Hence, Hall’s holding the team to a higher degree of accountability and attempting to instill a degree of toughness. (Tamborra used the phrase “verbally aggressive.”)

“There hasn’t been a lot of messing around,” said catcher Joey Bart, a preseason All-American who was also named the best defensive catcher in Division I by Baseball America. “Not to say in the past we have, but it’s just been more intense, and it’s been better overall.”

Second baseman Wade Bailey gave the example that Hall has been more insistent on players using batting practice efficiently, not just getting in the cage to take swings and get into a groove but to practice situational hitting and focus on hitting line drives.

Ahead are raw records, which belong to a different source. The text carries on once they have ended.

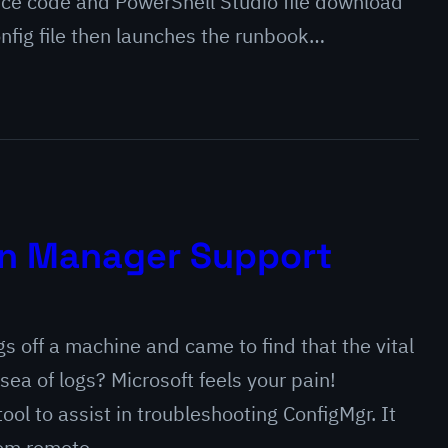
rce code and PowerShell Studio file download
onfig file then launches the runbook…
on Manager Support
 off a machine and came to find that the vital
sea of logs? Microsoft feels your pain!
ool to assist in troubleshooting ConfigMgr. It
 from remote…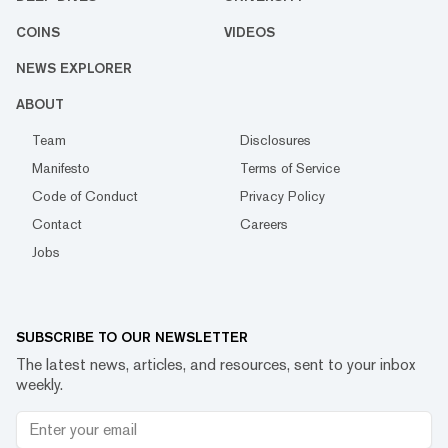
COINS
VIDEOS
NEWS EXPLORER
ABOUT
Team
Disclosures
Manifesto
Terms of Service
Code of Conduct
Privacy Policy
Contact
Careers
Jobs
SUBSCRIBE TO OUR NEWSLETTER
The latest news, articles, and resources, sent to your inbox
weekly.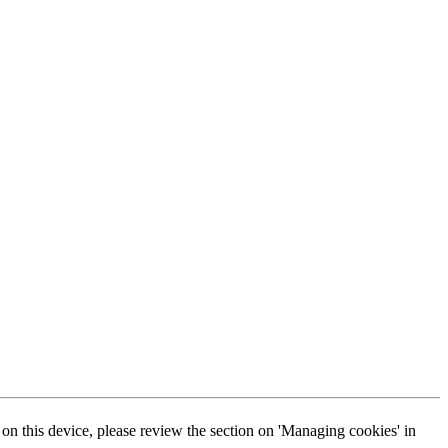
s on this device, please review the section on 'Managing cookies' in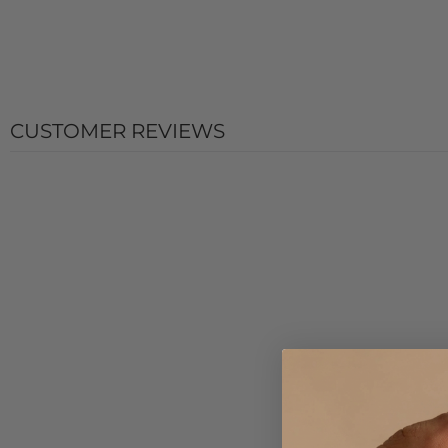
CUSTOMER REVIEWS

“Coach Hall’s been really good this year,” said Bailey, an All-ACC first-team selection last season. “It’s been good to see him kind of get into guys a little more. I think it’ll help us in the long run.”

The team’s long-term success and players who were unaccustomed to hard coaching softened Hall’s edge, as Tamborra saw it. While Wilhite knew only that Hall didn’t throw anyone out of practice in 2017, Tamborra said that it had been four or five years.

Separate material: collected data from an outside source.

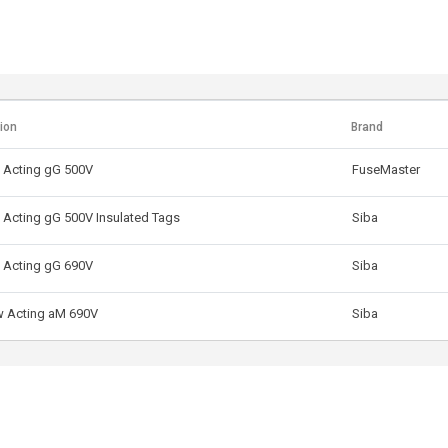
ion
Brand
 Acting gG 500V
FuseMaster
 Acting gG 500V Insulated Tags
Siba
 Acting gG 690V
Siba
w Acting aM 690V
Siba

“You kind of go with the flow with some of the stuff and I think you find yourself a couple years down the road thinking, Man, how did I get here?” Tamborra said.

Tamborra likes what he has seen from his boss.

“Kids, they like discipline, they like accountability,” he said. “They may not like it in the moment because it’s not fun, but they see the benefit of what that produces.”

Now starting his 25th season at Tech, Hall said he took the job because of his belief that the Jackets could compete on a national level annually.

“And we’ve done a pretty good job of that,” he said. “Could we be better? Absolutely. But in my opinion, we’ve lost some of that the last few years, whether it’s been injuries or our lack of playing the way we need to be playing. So, for me, that’s always kind of the standard and the goal. So you’ve got to look internally, not only at your players but your recruiting and everything to see how do we re-establish that we are going to be a force in the ACC.”